President Jokowi, who does not do much international travel, has visited the UAE twice in the last six years. Reportedly, President Jokowi and Crown Prince MBZ are often engaged in consultations over the telephone. Certainly, the close personal relationship between the two leaders supercharges their bilateral cooperation.

Students of international affairs will find it interesting that the rapid escalation of Jakarta-Abu Dhabi relations is occurring despite the fact that the two sides are not yet bound by a formal comprehensive or strategic partnership and in the absence of a comprehensive economic partnership agreement, such as the one Indonesia has with Australia or another that it is working on with the EU.

The UAE-Indonesia experience shows that documented formalities do not always constitute the substance of bilateral relations. Indeed, there are examples of “comprehensive or strategic partnerships” that have gone stagnant.

The UAE is a classic example of a small country (small in terms of size of territory and population) punching above its weight in diplomatic relations with Indonesia, with a growing presence outside Jakarta – in West Java, Solo, East Kalimantan, Aceh and more regions to come. Foreign Minister Retno Marsudi agrees that the “UAE has become a strong partner for our national development”.

One lamentable quirk of Indonesia’s foreign policy is the tendency to produce a plethora of MoUs during bilateral visits but with few of these “intentions on paper” actually being executed. This is not so in the case of recent MoUs signed between Indonesia and the UAE. Most of them are being followed up on and carried out on the ground. It’s a clear instance of diplomacy that walks the talk.

Foreign Minister Retno told me, “I am so happy to see the progress of bilateral relations between Indonesia and UAE. We are able to build trust and strong relations, from trade to investment, from health to people-to-people contact.”

Nevertheless, the relationship is not without challenges. Indonesian exports to the UAE have dropped in recent years, and overall trade volume between the two countries has dipped. Indonesia is still struggling to make the UAE the gateway of Indonesian products to the Middle East and Africa.
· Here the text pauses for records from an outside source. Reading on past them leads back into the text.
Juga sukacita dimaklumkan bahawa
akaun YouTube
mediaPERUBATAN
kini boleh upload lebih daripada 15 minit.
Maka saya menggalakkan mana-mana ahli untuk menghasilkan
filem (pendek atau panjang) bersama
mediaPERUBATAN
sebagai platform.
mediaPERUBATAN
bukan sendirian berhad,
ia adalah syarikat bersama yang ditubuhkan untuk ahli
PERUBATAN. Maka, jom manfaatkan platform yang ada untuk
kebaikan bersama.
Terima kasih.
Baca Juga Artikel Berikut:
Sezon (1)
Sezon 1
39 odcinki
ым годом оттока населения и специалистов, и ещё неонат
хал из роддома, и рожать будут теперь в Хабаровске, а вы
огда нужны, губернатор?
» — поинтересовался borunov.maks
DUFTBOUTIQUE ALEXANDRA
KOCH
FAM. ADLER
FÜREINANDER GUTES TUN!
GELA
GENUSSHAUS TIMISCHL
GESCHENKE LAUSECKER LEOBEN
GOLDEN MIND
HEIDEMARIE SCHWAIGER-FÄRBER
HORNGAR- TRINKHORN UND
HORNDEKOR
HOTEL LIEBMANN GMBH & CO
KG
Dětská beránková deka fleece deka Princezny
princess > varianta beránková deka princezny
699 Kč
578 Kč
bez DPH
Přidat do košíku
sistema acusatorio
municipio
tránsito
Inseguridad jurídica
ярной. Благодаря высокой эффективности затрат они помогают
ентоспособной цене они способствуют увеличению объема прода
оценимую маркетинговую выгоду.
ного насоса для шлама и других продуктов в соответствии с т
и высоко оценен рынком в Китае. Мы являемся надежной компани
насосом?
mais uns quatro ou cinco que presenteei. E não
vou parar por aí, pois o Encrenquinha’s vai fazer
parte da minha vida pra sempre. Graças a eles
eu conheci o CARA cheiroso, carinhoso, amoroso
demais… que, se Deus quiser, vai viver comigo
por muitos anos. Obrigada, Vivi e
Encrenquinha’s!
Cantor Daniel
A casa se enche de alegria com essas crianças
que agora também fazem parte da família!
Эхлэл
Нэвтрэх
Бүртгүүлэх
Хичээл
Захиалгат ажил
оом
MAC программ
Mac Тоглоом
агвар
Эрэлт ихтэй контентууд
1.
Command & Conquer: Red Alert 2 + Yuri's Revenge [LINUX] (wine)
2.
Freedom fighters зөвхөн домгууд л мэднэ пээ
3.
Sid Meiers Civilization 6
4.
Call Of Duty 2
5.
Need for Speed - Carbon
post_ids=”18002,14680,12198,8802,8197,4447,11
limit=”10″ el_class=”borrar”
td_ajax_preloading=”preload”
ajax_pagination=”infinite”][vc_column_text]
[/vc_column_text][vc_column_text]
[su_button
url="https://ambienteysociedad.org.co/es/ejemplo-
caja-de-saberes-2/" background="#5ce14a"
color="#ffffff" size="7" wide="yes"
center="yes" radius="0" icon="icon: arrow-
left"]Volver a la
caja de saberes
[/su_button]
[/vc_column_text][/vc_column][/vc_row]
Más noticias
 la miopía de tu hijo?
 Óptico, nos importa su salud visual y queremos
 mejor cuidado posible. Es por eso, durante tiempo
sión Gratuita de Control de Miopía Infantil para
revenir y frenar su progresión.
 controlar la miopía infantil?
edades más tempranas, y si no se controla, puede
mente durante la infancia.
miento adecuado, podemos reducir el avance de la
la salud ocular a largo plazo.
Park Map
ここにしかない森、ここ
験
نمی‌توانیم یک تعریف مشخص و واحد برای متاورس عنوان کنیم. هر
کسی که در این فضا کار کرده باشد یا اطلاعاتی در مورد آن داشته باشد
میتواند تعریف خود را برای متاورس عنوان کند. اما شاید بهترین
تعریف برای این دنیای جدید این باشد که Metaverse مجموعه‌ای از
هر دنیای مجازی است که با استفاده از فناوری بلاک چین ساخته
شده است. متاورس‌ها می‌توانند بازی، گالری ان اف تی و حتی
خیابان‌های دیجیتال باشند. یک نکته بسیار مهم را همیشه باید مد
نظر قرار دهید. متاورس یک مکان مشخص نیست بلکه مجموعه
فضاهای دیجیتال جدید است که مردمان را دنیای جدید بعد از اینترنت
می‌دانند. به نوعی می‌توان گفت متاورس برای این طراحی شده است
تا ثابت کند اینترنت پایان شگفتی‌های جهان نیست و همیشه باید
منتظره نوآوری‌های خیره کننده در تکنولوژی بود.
Another challenge is how to convert the present bilateral uptick to foreign policy gains. Both Indonesia and the UAE, in their own ways, are consequential powers. Indonesia is a leading ASEAN country, a member of the Group of 20, a strong advocate for the Indo-Pacific, a country that boasts the world’s largest Muslim population and is pursuing an independent foreign policy. The UAE is an economic powerhouse, a close ally of the US, a champion of moderate Islam and inter-faith dialogue and a signatory to the Abraham Accords with Israel. On many issues, the positions of Jakarta and Abu Dhabi are aligned: multilateralism, climate change, vaccine equity, nonproliferation, antiradicalism and extremism, antiprotectionism, a rules-based world order, among others.

There is plenty of space for Jakarta and Abu Dhabi to upgrade foreign policy coordination, defense cooperation, intelligence sharing and diplomatic synergy.

Time is on their side. If Jakarta and Abu Dhabi can maintain their current momentum, it is probable they will do in a few more years what other pairs of partner countries will take a decade or two to realize.

 ***

The writer is former deputy foreign minister and founder and chairman of the Foreign Policy Community of Indonesia (FPCI).